Thrifting, menurut Intan, sejatinya adalah gerakan mengumpulkan barang bekas yang kemudian dijual. Hasil penjualan digunakan untuk amal, donasi, atau kegiatan sosial lain.
"Misal, kamu bikin garage sale untuk ibu-ibu yang kena dampak pandemi, enggak kerja lagi, ibu tukang sayur, itu bisa masuk thrifting. Kalau beli dari Gedebage, itu cuma beli second-hand," ujar Intan saat berbincang dengan CNNIndonesia.com, beberapa waktu lalu.
Menilik sejarahnya di dunia, kultur thrifting sebenarnya sudah dimulai sejak lebih dari satu abad lalu. Mengutip Time, pada akhir abad ke-19, berbagai wilayah di Amerika Serikat (AS) tumbuh pesat. Revolusi industri memperkenalkan produksi massal pakaian yang dianggap banyak orang sebagai sekali pakai.
Akibatnya, banyak barang yang dibuang. Dalam periode ini-lah, gerakan barang-barang second-hand pun bermunculan dalam upaya menemukan kegunaan baru sebuah barang.
Lihat Juga : |
Organisasi Salvation Army dan Goodwill kala itu berperan besar mengembangkan konsep thrifting. Mereka mengumpulkan baju-baju bekas untuk kemudian dijual untuk para imigran dengan harga yang jauh lebih murah.
Namun, kala itu pakaian bekas masih mendapatkan stigma negatif. Pakaian bekas dianggap sebagai tanda ekonomi yang terhimpit. Memang, kala itu pengguna pakaian bekas umumnya merupakan imigran yang datang mencari peruntungan ke AS.
Tren semakin berkembang saat era grunge mulai digilai. Kurt Cobain, sebagai panutan remaja kala itu, mempopulerkan dandanan slengean dengan kaus bolong, kemeja flanel, dan celana jin yang sobek. Di mana lagi orang mendapatkan barang-barang seperti itu selain di thrift store?
Di Indonesia sendiri, budaya belanja baju bekas diperkirakan telah ada sejak 1980-an.
"Sudah lama, ya. Dulu kalangan atas nyebutnya, ya, ini vintage. Nah, kalau untuk yang kalangan bawah memang murni karena faktor kebutuhan. Tapi tentu kualitas barang bekasnya juga berbeda," kata Sonny saat dihubungi CNNIndonesia.com, September lalu.
Budaya thrift di kalangan menengah atas biasanya hanya seputar membeli barang atau baju yang memiliki nilai tertentu. Misalnya, baju yang pernah dipakai tokoh tertentu. Meski bekas, nilai sejarah yang ada di balik barang tersebut membuatnya tetap diburu.
Hal berbeda berlaku di kalangan menengah bawah. Bagi mereka, thrifting adalah perkara kebutuhan. Membeli baju bekas dengan harga murah jadi pilihan untuk memenuhi kebutuhan dengan ekonomi terhimpit.

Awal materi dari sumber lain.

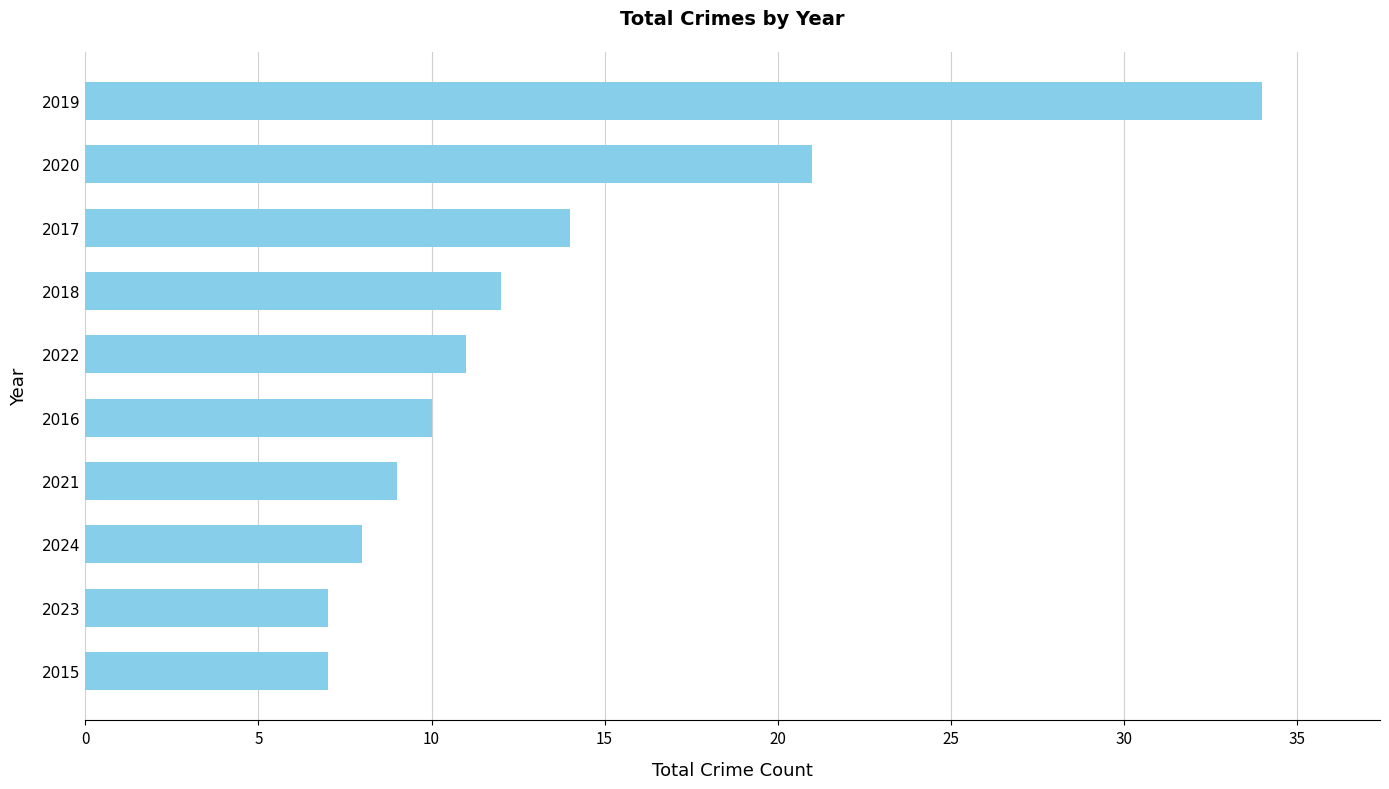

What is the change in value from 2017 to 2019?

+20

"Kalau dulu yang kalangan menengah ke bawah tidak peduli labelnya apa, siapa yang pernah pakai baju itu, yang penting murah," jelasnya.
Pergeseran budaya
Thrifting sekarang tak sama dengan thrifting yang dulu. Ada pergeseran budaya yang membuatnya mengalami sedikit perubahan.
Sonny melihat, hal ini didasari oleh kekuatan media sosial yang membuat budaya thrifting terlihat lebih keren. Kampanye pemanasan global juga memberi pengaruh besar terhadap fenomena thrifting di kalangan muda-mudi.

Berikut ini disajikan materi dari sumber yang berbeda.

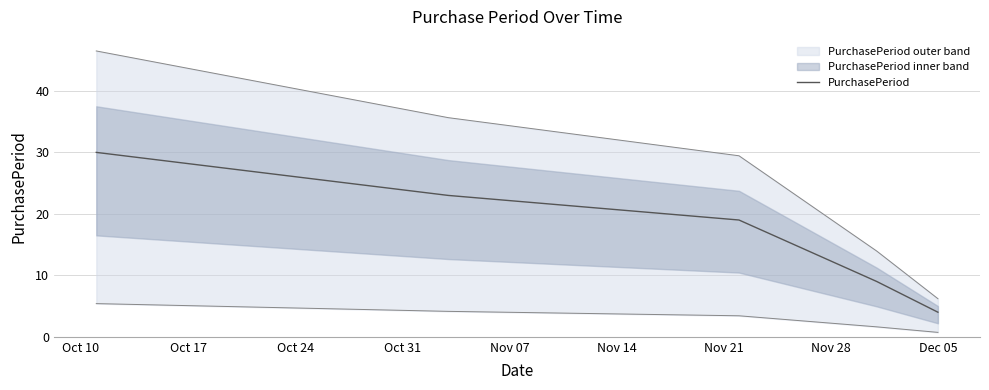

What is the average value?

17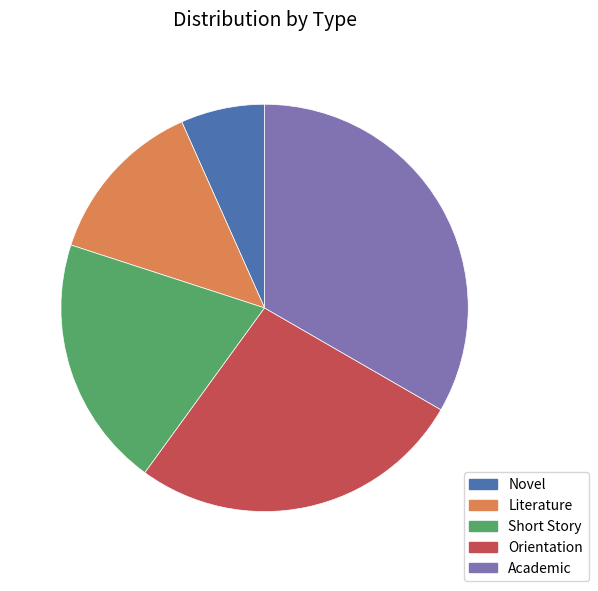

What is the smallest slice in the pie chart?

Novel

"Jadi sekarang orang yang belanja baju bekas itu keren," ujar Sonny. Mereka dianggap berkontribusi memerangi pemanasan global dan membuat umur Bumi lebih panjang dengan memanfaatkan barang bekas.
Pikiran-pikiran seperti di atas, menurut Sonny, mulai tertanam dalam benak banyak anak muda masa kini. Belum lagi peran influencer yang turut membikin thrifting makin dielu-elukan.
Hal serupa juga diungkapkan oleh pengamat sosial dan budaya dari Universitas Indonesia Devie Rahmawati. Katanya, media sosial membawa pengaruh yang cukup besar dalam perkembangan thrifting saat ini.
Kata 'thrifting' dan 'barang bekas' pun bergeser. Jika dulu dianggap sesuatu yang sedikit memalukan, justru kini dianggap keren hingga membantu kelestarian Bumi.
"Ada pengaruh social media juga yang mempromosikan budaya ini. Biasanya dimulai oleh para konten kreator yang punya reputasi, dan tahu sendiri anak muda kita kebanyakan FOMO," kata dia saat dihubungi.
Dengan dalih melestarikan bumi, budaya thrifting yang semula dianggap sebagai cara berhemat bergeser jadi sesuatu yang keren. Bahkan, mulai muncul para pemengaruh atau influencer yang mempertontonkan bagaimana cara memadupadankan baju bekas yang dibeli di pasar loak.